> _Records shown_
—————
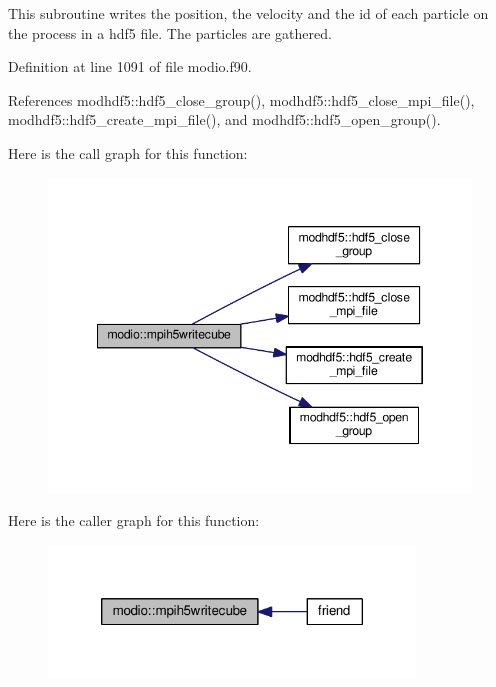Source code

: This subroutine writes the position, the velocity and the id of each particle on the process in a hdf5 file. The particles are gathered. 



Definition at line 1091 of file modio.\-f90.



References modhdf5\-::hdf5\-\_\-close\-\_\-group(), modhdf5\-::hdf5\-\_\-close\-\_\-mpi\-\_\-file(), modhdf5\-::hdf5\-\_\-create\-\_\-mpi\-\_\-file(), and modhdf5\-::hdf5\-\_\-open\-\_\-group().



Here is the call graph for this function\-:\nopagebreak
\begin{figure}[H]
\begin{center}
\leavevmode
\includegraphics[width=346pt]{classmodio_af1c4604ad1d5c38063a516fe6ef6756d_cgraph}
\end{center}
\end{figure}




Here is the caller graph for this function\-:\nopagebreak
\begin{figure}[H]
\begin{center}
\leavevmode
\includegraphics[width=276pt]{classmodio_af1c4604ad1d5c38063a516fe6ef6756d_icgraph}
\end{center}
\end{figure}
—————
> _Exercise aim_
Transcribe the entries above word for word, but leave every picture out of your copy.

> _Exercise solution_
Source code

: This subroutine writes the position, the velocity and the id of each particle on the process in a hdf5 file. The particles are gathered. 



Definition at line 1091 of file modio.\-f90.



References modhdf5\-::hdf5\-\_\-close\-\_\-group(), modhdf5\-::hdf5\-\_\-close\-\_\-mpi\-\_\-file(), modhdf5\-::hdf5\-\_\-create\-\_\-mpi\-\_\-file(), and modhdf5\-::hdf5\-\_\-open\-\_\-group().



Here is the call graph for this function\-:\nopagebreak
\begin{figure}[H]
\begin{center}
\leavevmode
\includegraphics[width=346pt]{classmodio_af1c4604ad1d5c38063a516fe6ef6756d_cgraph}
\end{center}
\end{figure}




Here is the caller graph for this function\-:\nopagebreak
\begin{figure}[H]
\begin{center}
\leavevmode
\includegraphics[width=276pt]{classmodio_af1c4604ad1d5c38063a516fe6ef6756d_icgraph}
\end{center}
\end{figure}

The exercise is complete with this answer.